Page:Aimard - Les Francs-tireurs, 1866.djvu/350

Le texte de cette page a été corrigé et est conforme au fac-similé.
342
LES FRANCS TIREURS

Mais cette précaution était inutile, les Mexicains ne songeaient nullement à se révolter ; au contraire, la plupart d’entre eux étaient nés au Texas ; dans les marins du brick ils avaient retrouvé beaucoup de leurs amis et d’anciennes connaissances aussi ; au bout de quelques minutes, les deux équipages avaient établi les rapports les plus cordiaux, et s’étaient, pour ainsi dire, confondus.

Le capitaine Johnson résolut de mettre cette heureuse circonstance à profit.
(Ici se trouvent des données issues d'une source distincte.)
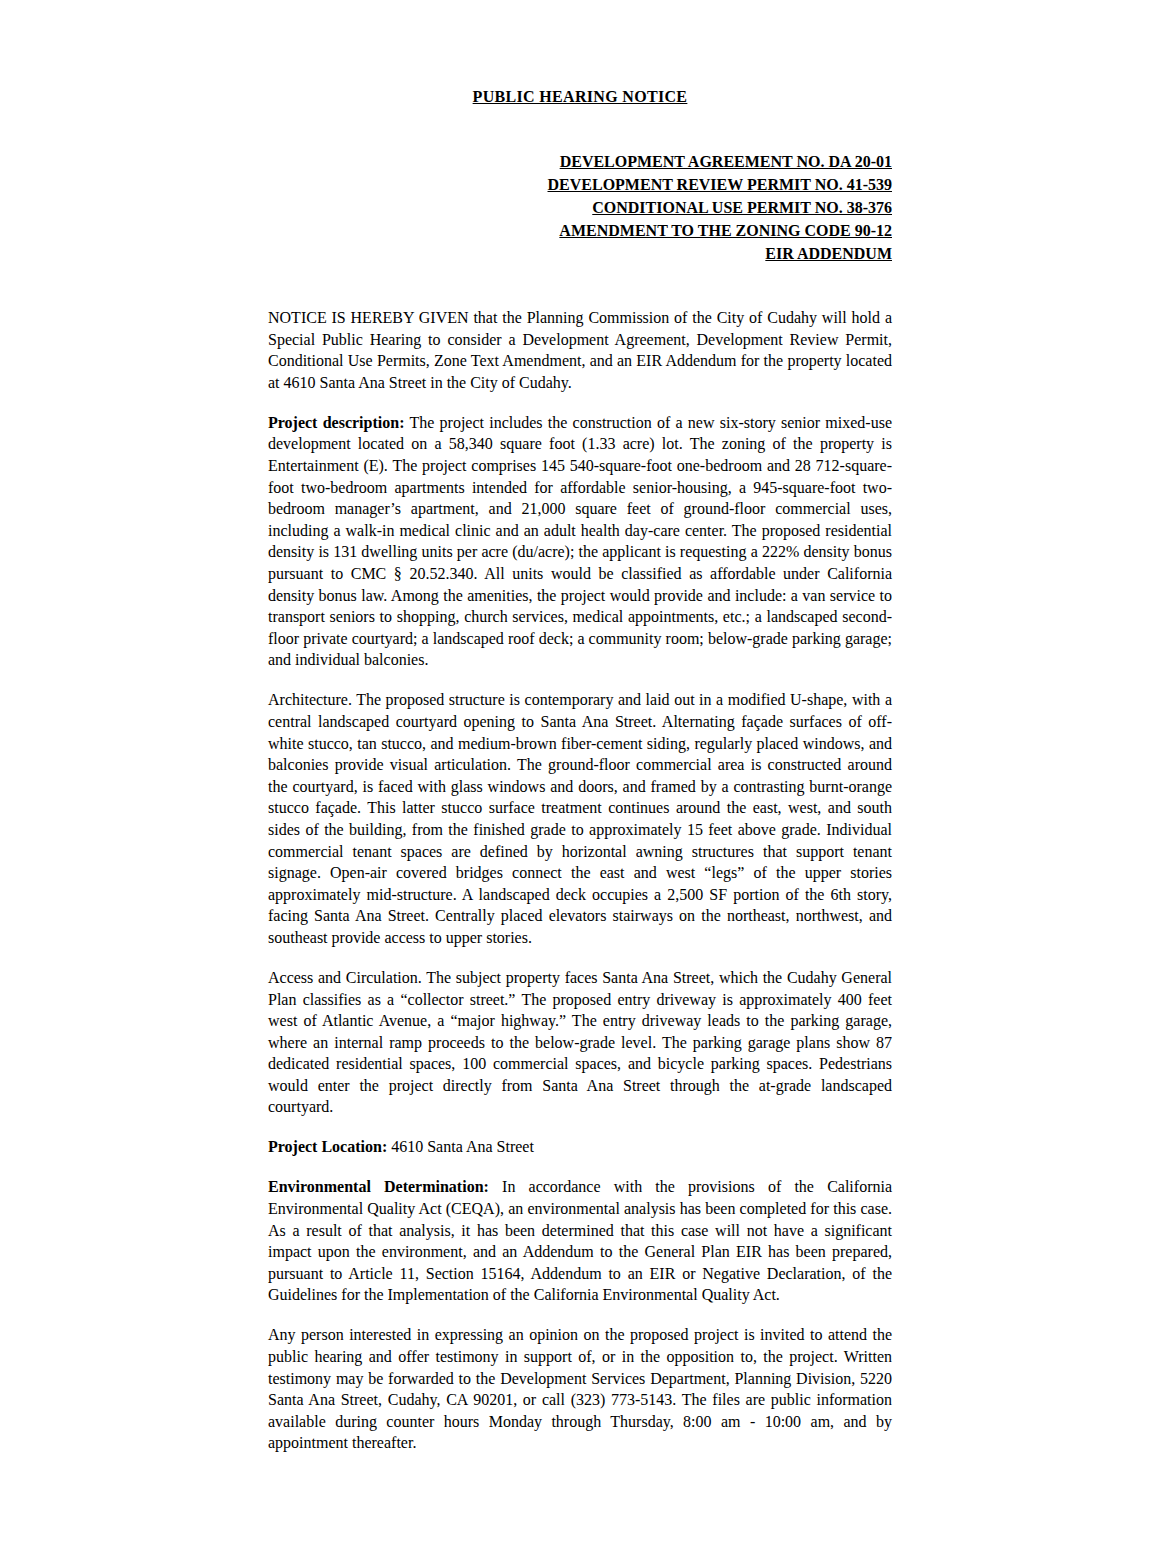PUBLIC HEARING NOTICE
DEVELOPMENT AGREEMENT NO. DA 20-01
DEVELOPMENT REVIEW PERMIT NO. 41-539
CONDITIONAL USE PERMIT NO. 38-376
AMENDMENT TO THE ZONING CODE 90-12
EIR ADDENDUM
NOTICE IS HEREBY GIVEN that the Planning Commission of the City of Cudahy will hold a Special Public Hearing to consider a Development Agreement, Development Review Permit, Conditional Use Permits, Zone Text Amendment, and an EIR Addendum for the property located at 4610 Santa Ana Street in the City of Cudahy.
Project description: The project includes the construction of a new six-story senior mixed-use development located on a 58,340 square foot (1.33 acre) lot. The zoning of the property is Entertainment (E). The project comprises 145 540-square-foot one-bedroom and 28 712-square-foot two-bedroom apartments intended for affordable senior-housing, a 945-square-foot two-bedroom manager’s apartment, and 21,000 square feet of ground-floor commercial uses, including a walk-in medical clinic and an adult health day-care center. The proposed residential density is 131 dwelling units per acre (du/acre); the applicant is requesting a 222% density bonus pursuant to CMC § 20.52.340. All units would be classified as affordable under California density bonus law. Among the amenities, the project would provide and include: a van service to transport seniors to shopping, church services, medical appointments, etc.; a landscaped second-floor private courtyard; a landscaped roof deck; a community room; below-grade parking garage; and individual balconies.
Architecture. The proposed structure is contemporary and laid out in a modified U-shape, with a central landscaped courtyard opening to Santa Ana Street. Alternating façade surfaces of off-white stucco, tan stucco, and medium-brown fiber-cement siding, regularly placed windows, and balconies provide visual articulation. The ground-floor commercial area is constructed around the courtyard, is faced with glass windows and doors, and framed by a contrasting burnt-orange stucco façade. This latter stucco surface treatment continues around the east, west, and south sides of the building, from the finished grade to approximately 15 feet above grade. Individual commercial tenant spaces are defined by horizontal awning structures that support tenant signage. Open-air covered bridges connect the east and west “legs” of the upper stories approximately mid-structure. A landscaped deck occupies a 2,500 SF portion of the 6th story, facing Santa Ana Street. Centrally placed elevators stairways on the northeast, northwest, and southeast provide access to upper stories.
Access and Circulation. The subject property faces Santa Ana Street, which the Cudahy General Plan classifies as a “collector street.” The proposed entry driveway is approximately 400 feet west of Atlantic Avenue, a “major highway.” The entry driveway leads to the parking garage, where an internal ramp proceeds to the below-grade level. The parking garage plans show 87 dedicated residential spaces, 100 commercial spaces, and bicycle parking spaces. Pedestrians would enter the project directly from Santa Ana Street through the at-grade landscaped courtyard.
Project Location: 4610 Santa Ana Street
Environmental Determination: In accordance with the provisions of the California Environmental Quality Act (CEQA), an environmental analysis has been completed for this case. As a result of that analysis, it has been determined that this case will not have a significant impact upon the environment, and an Addendum to the General Plan EIR has been prepared, pursuant to Article 11, Section 15164, Addendum to an EIR or Negative Declaration, of the Guidelines for the Implementation of the California Environmental Quality Act.
Any person interested in expressing an opinion on the proposed project is invited to attend the public hearing and offer testimony in support of, or in the opposition to, the project. Written testimony may be forwarded to the Development Services Department, Planning Division, 5220 Santa Ana Street, Cudahy, CA 90201, or call (323) 773-5143. The files are public information available during counter hours Monday through Thursday, 8:00 am - 10:00 am, and by appointment thereafter.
Le corsaire se trouvait dans une position fort difficile, et éprouvait littéralement, en ce moment, la gêne qu’occasionne toujours l’embarras des richesses ; il s’était, sans coup férir, emparé d’une corvette de guerre de premier rang ; mais il fallait un équipage à cette corvette, et les matelots dont il pouvait disposer en les enlevant de son propre navire pour les placer sur sa prise étaient insuffisants ; la bonne harmonie qui s’était presque subitement établie entre les deux équipages lui fournit un moyen de sortir d’embarras à son honneur.
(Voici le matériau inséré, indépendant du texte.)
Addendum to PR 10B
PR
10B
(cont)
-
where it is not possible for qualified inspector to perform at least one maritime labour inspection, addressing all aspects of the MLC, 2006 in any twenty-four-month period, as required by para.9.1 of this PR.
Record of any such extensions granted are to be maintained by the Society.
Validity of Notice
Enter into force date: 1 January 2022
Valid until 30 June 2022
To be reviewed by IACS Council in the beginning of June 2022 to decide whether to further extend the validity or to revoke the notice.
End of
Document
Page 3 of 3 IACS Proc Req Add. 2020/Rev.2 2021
Les matelots sont, en général, des hommes durs à la fatigue, fidèles, mais peu scrupuleux en fait de politique, dont les questions sont beaucoup trop abstraites pour leur intelligence naturellement bornée pour tout ce qui regarde les choses de terre.

Accoutumés à être sévèrement conduits et à être dirigés pour toutes les actions de leur vie, depuis les plus graves jusqu’aux plus futiles, les matelots ne sont donc, en résumé, que de grands enfants qui n’apprécient qu’une chose, la force. Un homme résolu en fera toujours ce que bon lui semblera, s’il parvient à leur prouver sa supériorité sur eux.